A la trêve, juste après le match nul de son club contre Lens (2-2), Jean Tigana avait concédé qu’il était « très fatigué ». Un aveu troublant pour un entraîneur de haut niveau, qui avait mis un doute sur sa capacité à diriger une équipe aussi médiatisée que les Girondins. « Il faut regarder les choses avec un peu de recul, souligne Nicolas de Tavernost, l’actionnaire majoritaire des Bordelais. L’an dernier, nous avions de très bons joueurs et un très bon entraîneur avec Laurent Blanc. Pourtant, nous étions derniers dans la deuxième partie du championnat. Jean Tigana est un combattant. Comme tous les entraîneurs, il a la pression. Mais il est ambitieux et nous les sommes avec lui. »
Son ambition et sa santé, l’ancien membre du « carré magique » semble les avoir récupérées à quelques heures du choc de la 20e journée, entre l'OM et Bordeaux. « On l’a bien retrouvé, confirme Fernando. On a fait un bon stage à Rabat avec lui. Il est en forme.» Preuve que l’ancien coach de Lyon, Monaco ou Fulham a décidé de débuter l’année sur de nouveaux rails, il est arrivé vendredi en salle de presse en costume et rasé de près. Pendant un quart d'heure (un record pour lui !), il s’est attardé avec humour et passion sur la deuxième partie de saison de son équipe.

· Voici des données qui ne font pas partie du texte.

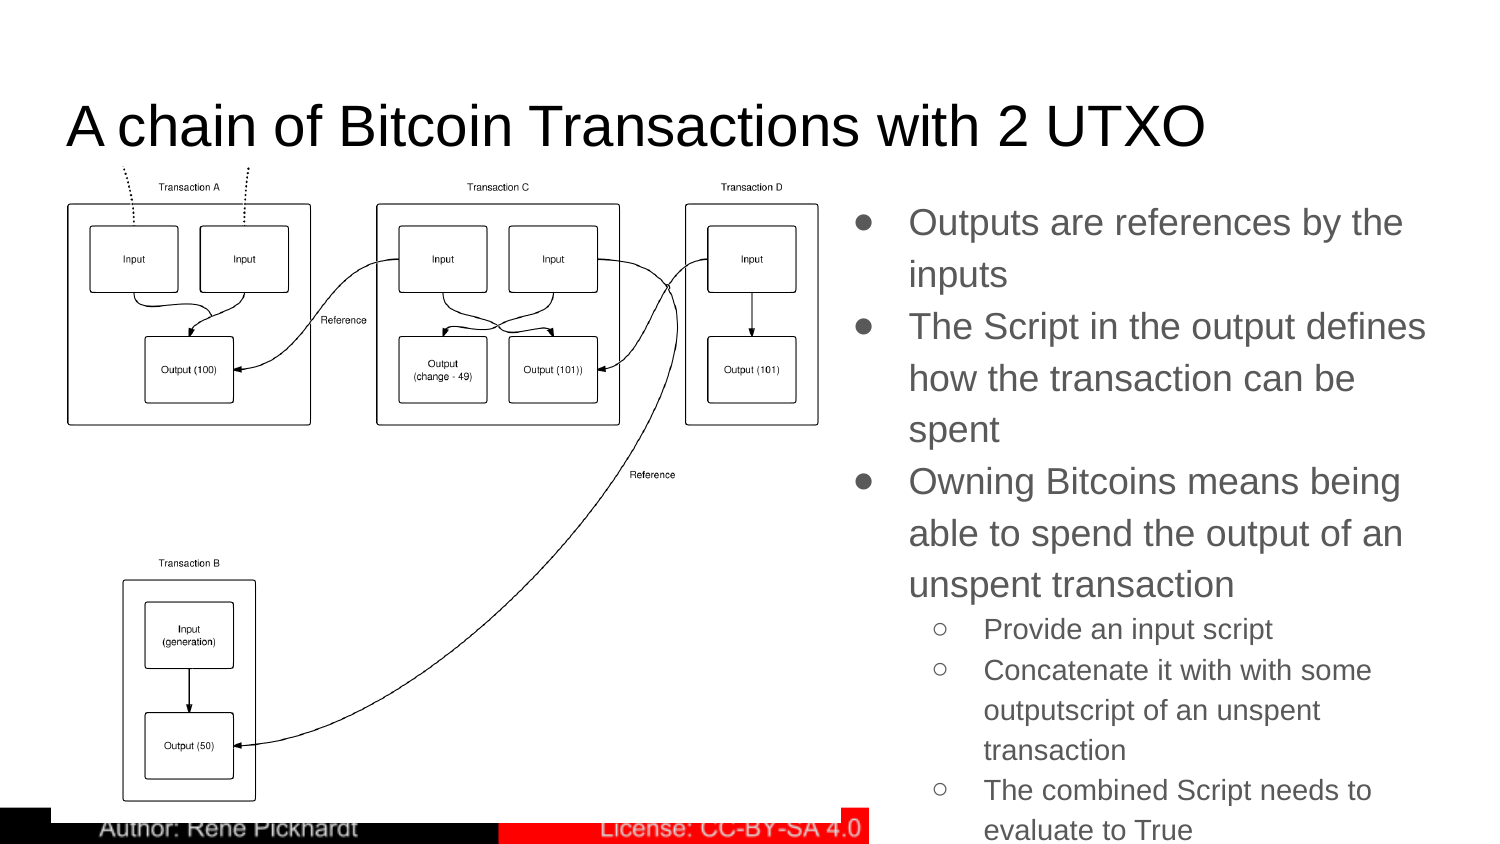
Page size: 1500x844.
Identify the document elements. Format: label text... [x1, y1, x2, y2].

text_box [869, 796, 1500, 844]
text_box [0, 153, 217, 214]
picture [0, 0, 1500, 844]
list Outputs are references by the inputs The Script in the output defines how the transaction can be spent Owning Bitcoins means being able to spend the output of an unspent transaction Provide an input script Concatenate it with with some outputscript of an unspent transaction The combined Script needs to evaluate to True [845, 176, 1449, 810]
title A chain of Bitcoin Transactions with 2 UTXO [51, 72, 1449, 167]
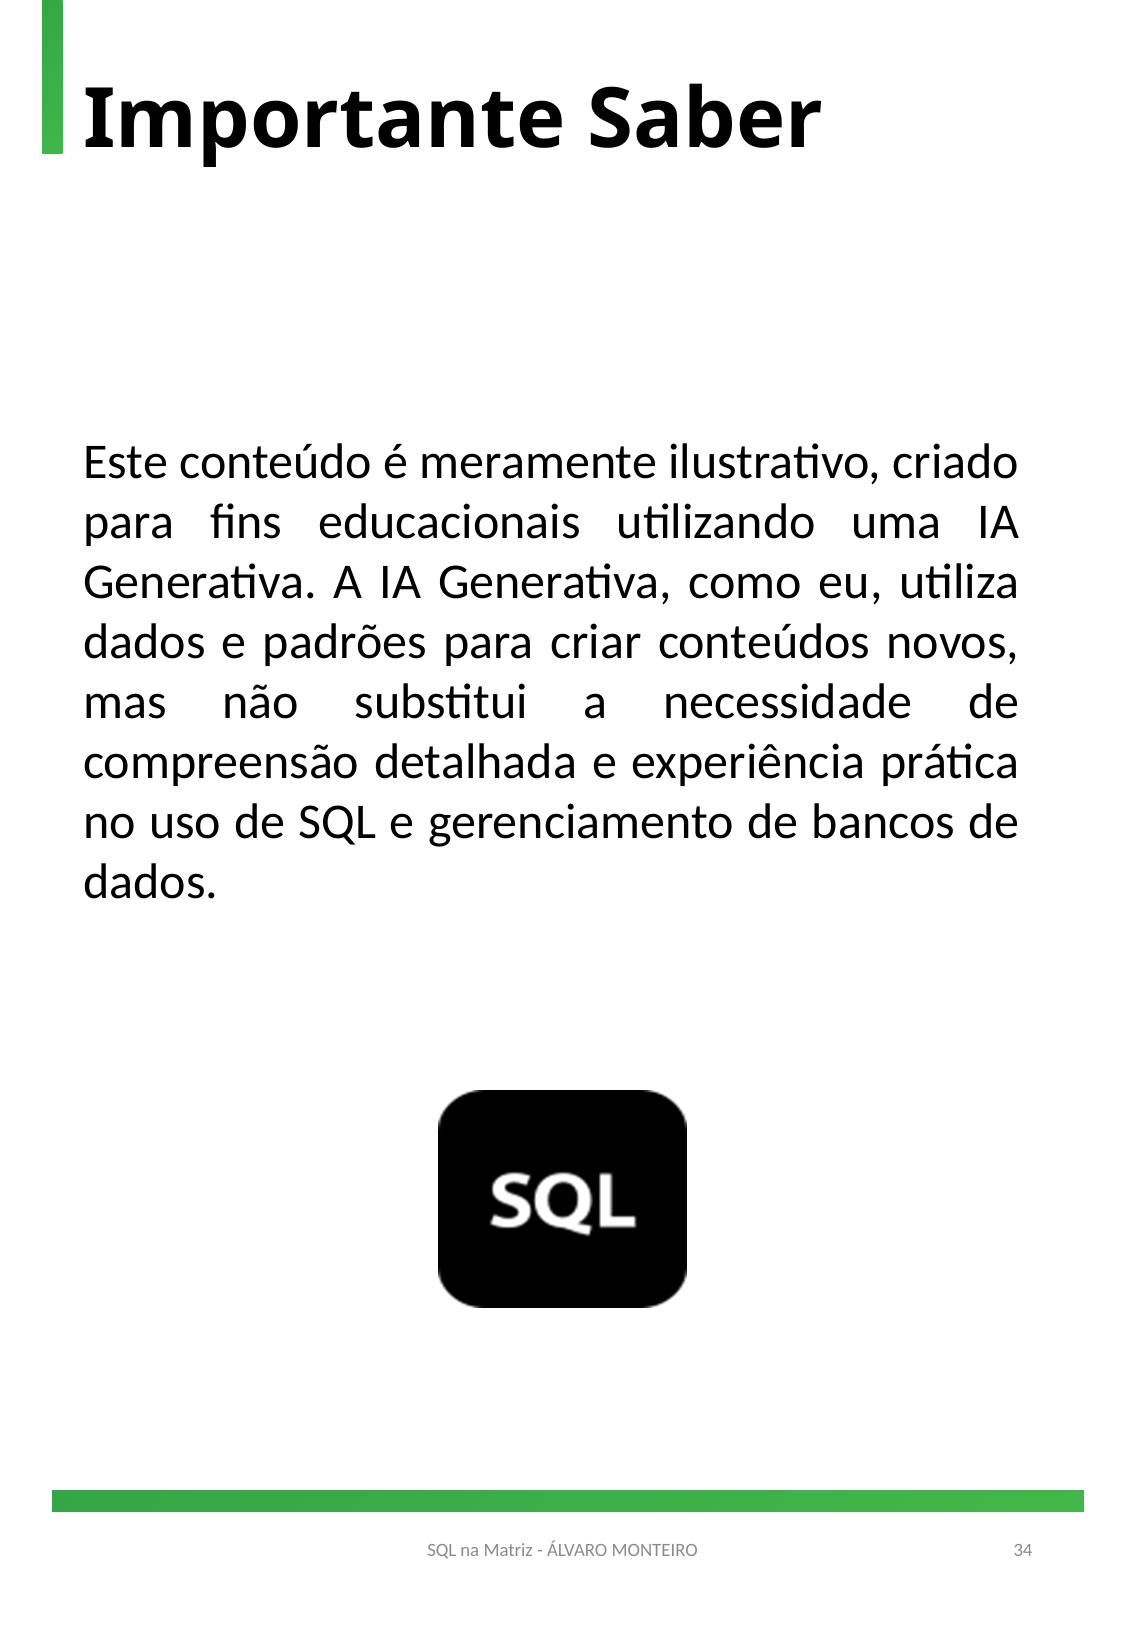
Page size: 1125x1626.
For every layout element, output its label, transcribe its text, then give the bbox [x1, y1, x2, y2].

« Chez moi, je suis le patron ! »

« La priorité, c’est la Ligue des champions, avance-t-il prudemment quand les journalistes l’interrogent sur le titre. Là, vous me mettez une échelle supplémentaire… » Et pour atteindre l'objectif de ses dirigeants, il n’a pas l’intention de mettre outre mesure la pression sur ses joueurs. « Comment voulez-vous leur mettre la pression ? Vous pouvez leur dire ce que vous voulez, mais des aboyeurs, j’en connais… Et ce qui compte, c’est le travail de tous les jours. »
Seul moment d’incertitude, pour le coach bordelais, la venue éventuel d’un renfort offensif, comme Kevin Gameiro, au cours de ce mercato. « Je n’impose rien, rappelle-t-il. Je suis dans le dialogue. S’ils (les dirigeants, ndlr) ont envie de faire un effort, ils le feront. S’ils n’en ont pas envie, je continuerai à travailler avec mes joueurs. Chez moi aussi je suis le patron. Mes employés peuvent suggérer, mais c’est quand même moi qui décide ! » Une piqûre de rappel qui ne peut pas faire de mal.